= Task directions =
Identify every line below that contains the word "chart", and copy each of those lines. Case matters.

= Data provided =
::::::::
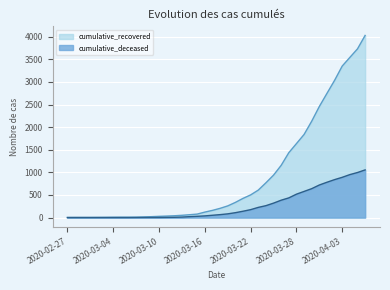

List the series in order of their overall mean, highest first.

cumulative_recovered, cumulative_deceased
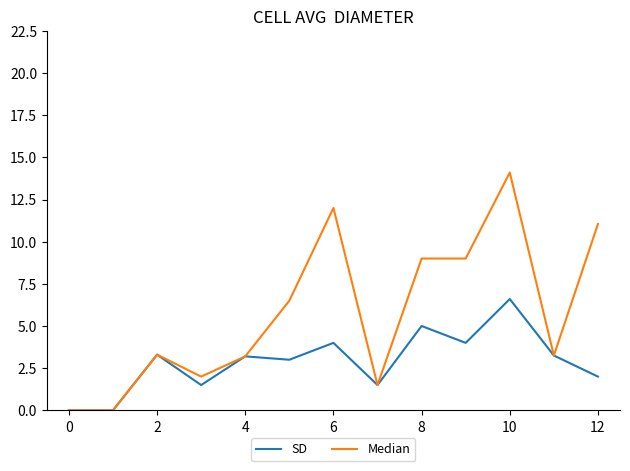

Which series has the widest spread of values?

Median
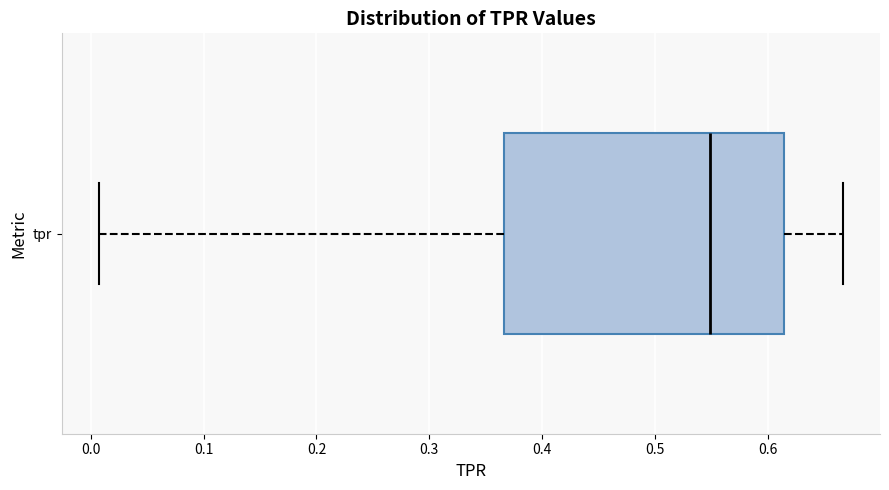

Read this box plot against the x-axis: the position of the median line, the range covered by the box, and the ends of both whiskers. The values are not printed on the chart, so give them approximately, as read against the axis.

median 0.55, box 0.37 to 0.61, whiskers 0.01 to 0.67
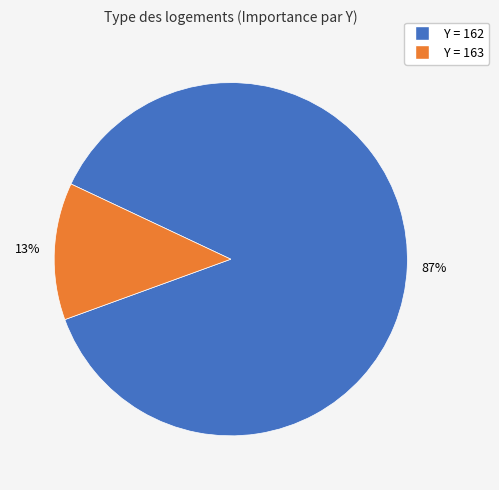

Is there a majority slice in this chart?

Yes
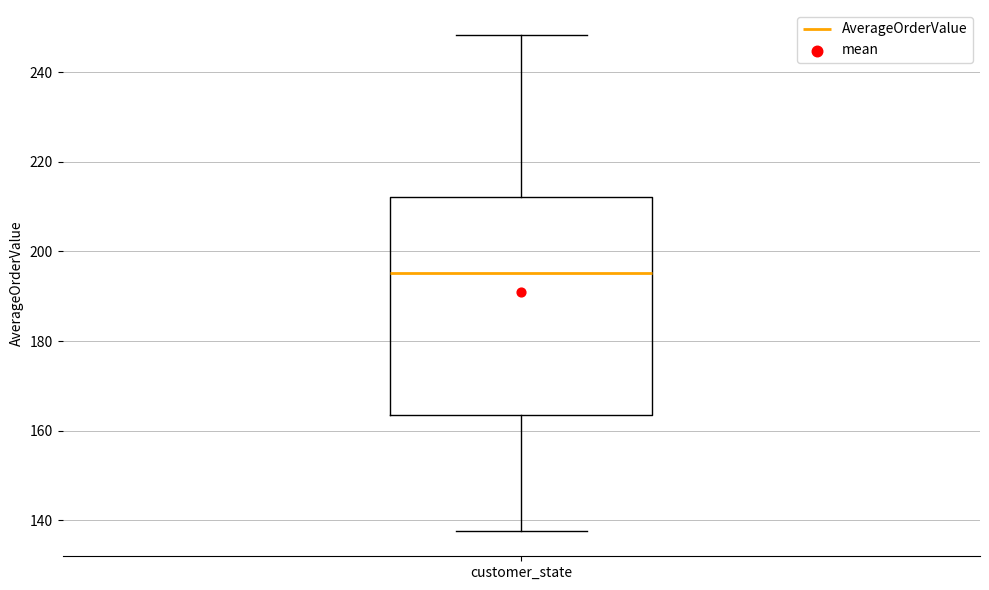

Read this box plot against the y-axis: the position of the median line, the range covered by the box, and the ends of both whiskers. The values are not printed on the chart, so give them approximately, as read against the axis.

median 196, box 164 to 212, whiskers 138 to 248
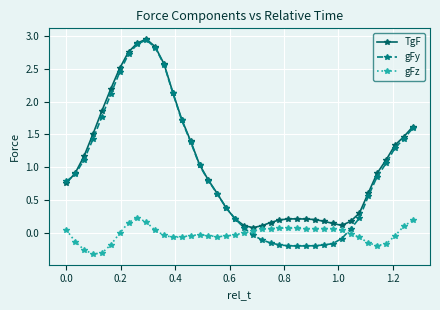

True or false: TgF has more than 1 interior local peaks.

True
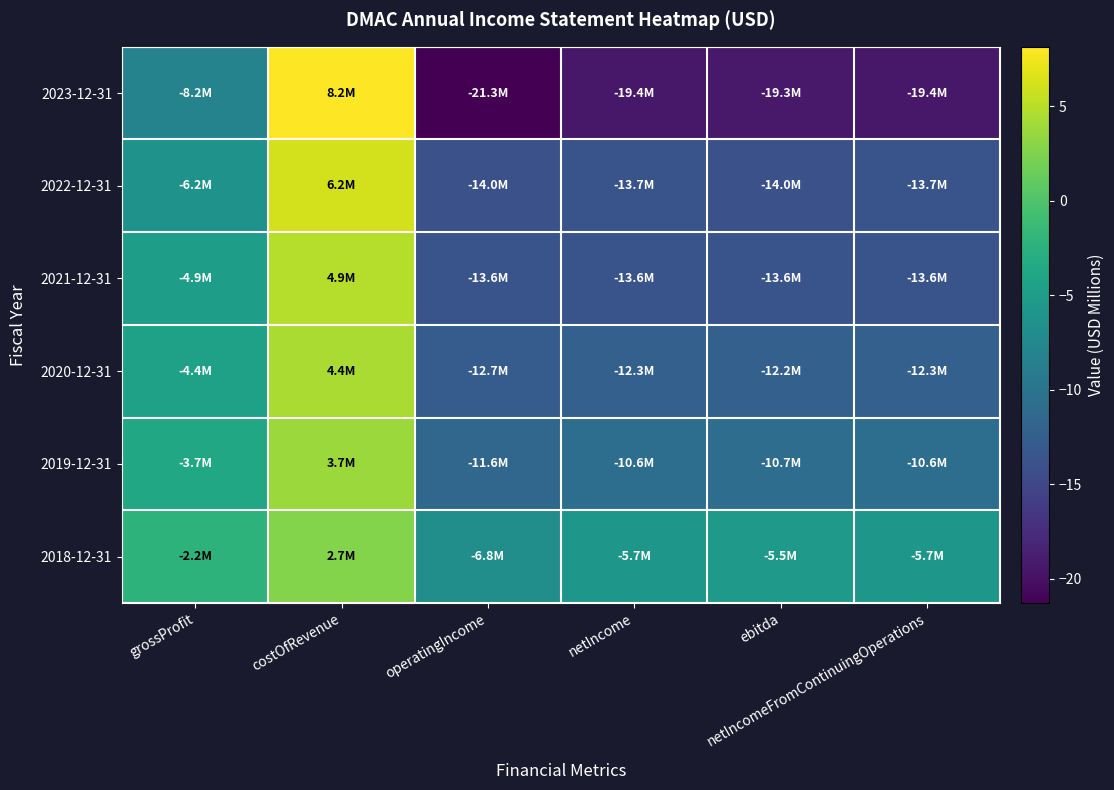

Reading left to right, extract all data points from this chart.

2023-12-31: grossProfit=-8.2	costOfRevenue=8.2	operatingIncome=-21.3	netIncome=-19.4	ebitda=-19.3	netIncomeFromContinuingOperations=-19.4
2022-12-31: grossProfit=-6.2	costOfRevenue=6.2	operatingIncome=-14.0	netIncome=-13.7	ebitda=-14.0	netIncomeFromContinuingOperations=-13.7
2021-12-31: grossProfit=-4.9	costOfRevenue=4.9	operatingIncome=-13.6	netIncome=-13.6	ebitda=-13.6	netIncomeFromContinuingOperations=-13.6
2020-12-31: grossProfit=-4.4	costOfRevenue=4.4	operatingIncome=-12.7	netIncome=-12.3	ebitda=-12.2	netIncomeFromContinuingOperations=-12.3
2019-12-31: grossProfit=-3.7	costOfRevenue=3.7	operatingIncome=-11.6	netIncome=-10.6	ebitda=-10.7	netIncomeFromContinuingOperations=-10.6
2018-12-31: grossProfit=-2.2	costOfRevenue=2.7	operatingIncome=-6.8	netIncome=-5.7	ebitda=-5.5	netIncomeFromContinuingOperations=-5.7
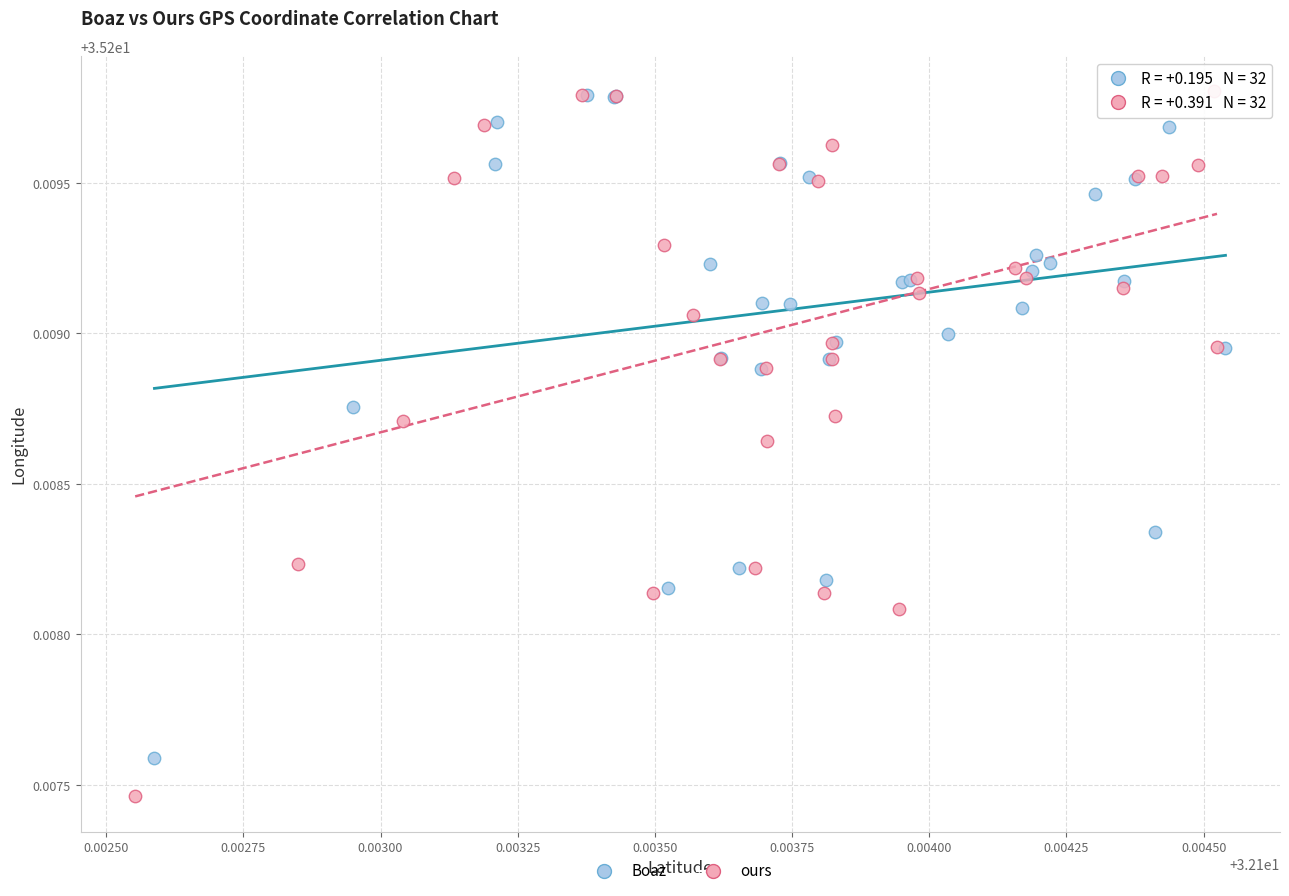

Which series reaches the minimum Y coordinate?

ours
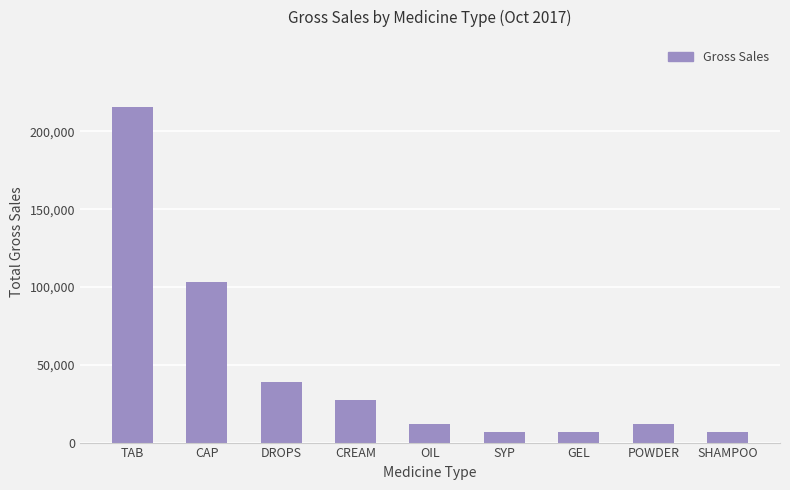

What value does the data have at SHAMPOO?

6750.0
::::::::
= Written solution =
Read this box plot against the x-axis: the position of the median line, the range covered by the box, and the ends of both whiskers. The values are not printed on the chart, so give them approximately, as read against the axis.
Is there a majority slice in this chart?
Read this box plot against the y-axis: the position of the median line, the range covered by the box, and the ends of both whiskers. The values are not printed on the chart, so give them approximately, as read against the axis.
Reading left to right, extract all data points from this chart.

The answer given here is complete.